(GIVEN TEXT):
Molecular docking and dynamics simulations of aptamers for sandwich-type detection of Trichomonas vaginalis
摘要
Aptamer-based biosensing has gained recognition in the scientific community for its analytical, diagnostic, and economic advantages, underscoring the need to innovate beyond conventional infectious disease detection methods such as PCR and immunoassays. Trichomoniasis, one of the most prevalent nonviral sexually transmitted infections worldwide, remains a global health concern due to the absence of more specific and sensitive diagnostic tools. To address this issue, the study employed advanced computational approaches to evaluate the potential use of aptamers, previously obtained through SELEX, for detecting the AP65 protein expressed on Trichomonas vaginalis cells. Molecular docking and molecular dynamics simulations were conducted to predict and analyze the presence and behavior of biomolecular interactions relevant to the design. Three capture probes and three reporter probes were initially screened through rigid docking of binary complexes. These were then further assessed to identify aptamer pairs that could form the most stable ternary complex through flexible docking. Of the four ternary complexes formed, three were subjected to molecular dynamics simulations to investigate their structural integrity over time. Additionally, the selected probes were assessed for cross-reactivity with other AP65 variants. Results showed that the AP65–A1–A63 complex had the most stable conformations, suggesting that the pairing of A1 as capture probe and A63 as reporter probe was the best option in the design of sandwich-type assays for detecting AP65. It was also found that the selected probes had significant affinity to other AP65 variants, which may potentially contribute to more efficient aptamer–protein interactions. This study demonstrated that the capture and reporter probes synthesized are promising candidates for trichomoniasis detection. It also provided essential preliminary findings to support the effective optimization of in vitro sandwich-type models for future point-of-care device development.

(WORK TASK 1): According to the aptamer abstract, which complex had the most stable conformations?
(WORK TASK 2): Rewrite the abstract's paragraph beginning "Aptamer-based biosensing has gained recognition" as a short bulleted list that keeps its main facts.
(WORK TASK 3): Based on the aptamer abstract, explain why the pairing of A1 and A63 was judged the best option for a sandwich-type assay.
The data that follow are separate material, unrelated to the abstract.

(ENTRIES SHOWN):

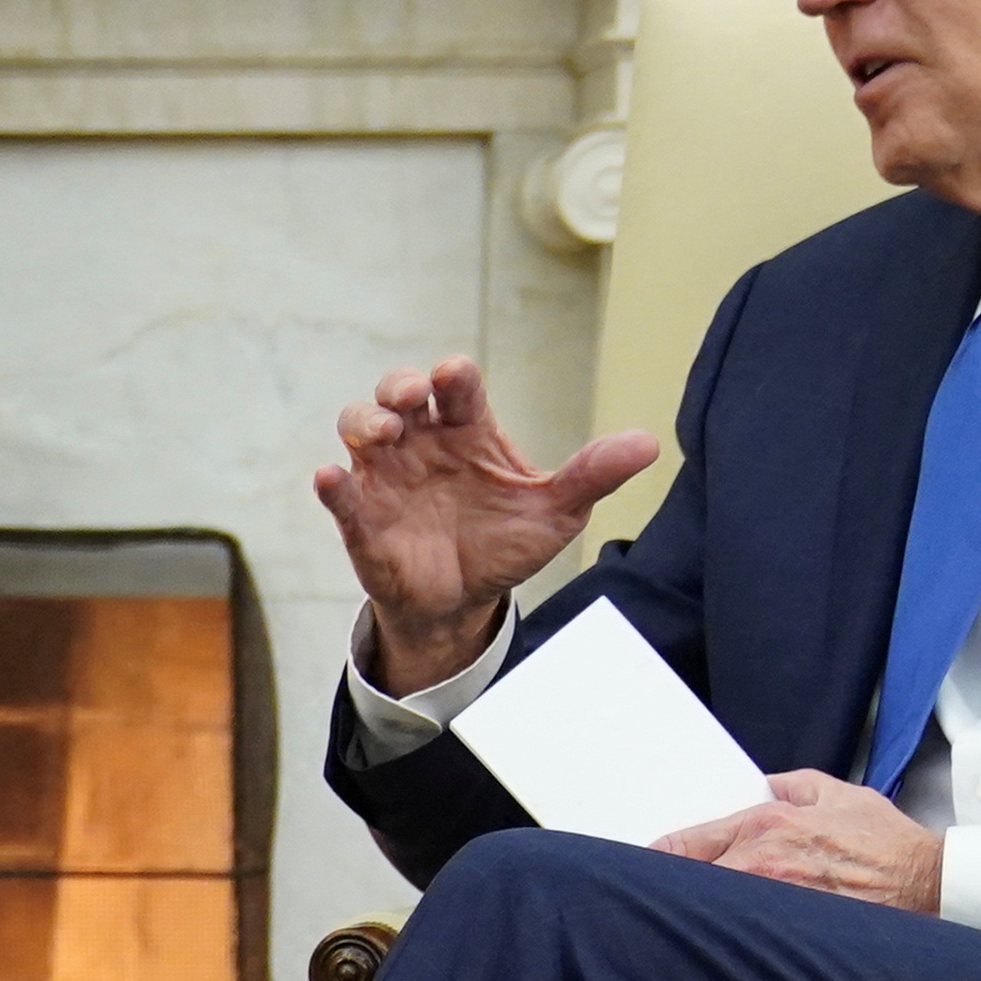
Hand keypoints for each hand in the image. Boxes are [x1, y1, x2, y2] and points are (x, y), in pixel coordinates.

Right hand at [316, 358, 662, 693]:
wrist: (465, 604)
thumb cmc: (505, 545)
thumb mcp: (556, 512)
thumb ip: (592, 476)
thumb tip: (648, 444)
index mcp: (467, 430)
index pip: (458, 388)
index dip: (453, 376)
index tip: (453, 377)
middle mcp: (422, 442)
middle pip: (398, 392)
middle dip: (400, 385)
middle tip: (414, 397)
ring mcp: (386, 475)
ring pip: (359, 426)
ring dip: (366, 421)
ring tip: (385, 434)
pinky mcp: (361, 517)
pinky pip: (339, 494)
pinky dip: (333, 485)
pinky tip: (332, 478)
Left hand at [658, 771, 943, 911]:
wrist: (927, 882)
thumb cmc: (886, 842)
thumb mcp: (835, 792)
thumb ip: (788, 786)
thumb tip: (759, 788)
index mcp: (767, 826)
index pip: (688, 843)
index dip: (658, 857)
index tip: (642, 866)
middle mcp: (762, 865)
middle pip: (688, 882)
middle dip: (670, 889)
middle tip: (649, 901)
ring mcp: (773, 902)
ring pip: (711, 912)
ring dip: (697, 914)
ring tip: (682, 924)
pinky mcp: (790, 934)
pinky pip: (744, 936)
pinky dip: (730, 937)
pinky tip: (725, 942)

(RESPONSE BOX 1): The AP65–A1–A63 complex.

(RESPONSE BOX 2):
- Aptamer-based biosensing offers analytical, diagnostic and economic advantages over conventional methods such as PCR and immunoassays.
- Trichomoniasis, a highly prevalent nonviral sexually transmitted infection, remains a global health concern because more specific and sensitive diagnostic tools are lacking.
- The study used computational methods to evaluate aptamers, previously obtained through SELEX, for detecting the AP65 protein on Trichomonas vaginalis cells.
- Three capture and three reporter probes were screened by rigid docking of binary complexes, then assessed by flexible docking to find pairs forming the most stable ternary complex.
- Four ternary complexes were formed, and three underwent molecular dynamics simulations to test structural integrity over time.
- The selected probes were also checked for cross-reactivity with other AP65 variants.
- The AP65–A1–A63 complex was the most stable, making A1 as capture probe and A63 as reporter probe the best pairing for sandwich-type assays.
- The probes showed significant affinity to other AP65 variants, which may support more efficient aptamer–protein interactions.
- The probes are promising for trichomoniasis detection, and the findings support optimizing in vitro sandwich-type models for future point-of-care devices.

(RESPONSE BOX 3): A1 as capture probe and A63 as reporter probe was judged the best pairing because the AP65–A1–A63 complex showed the most stable conformations in the simulations.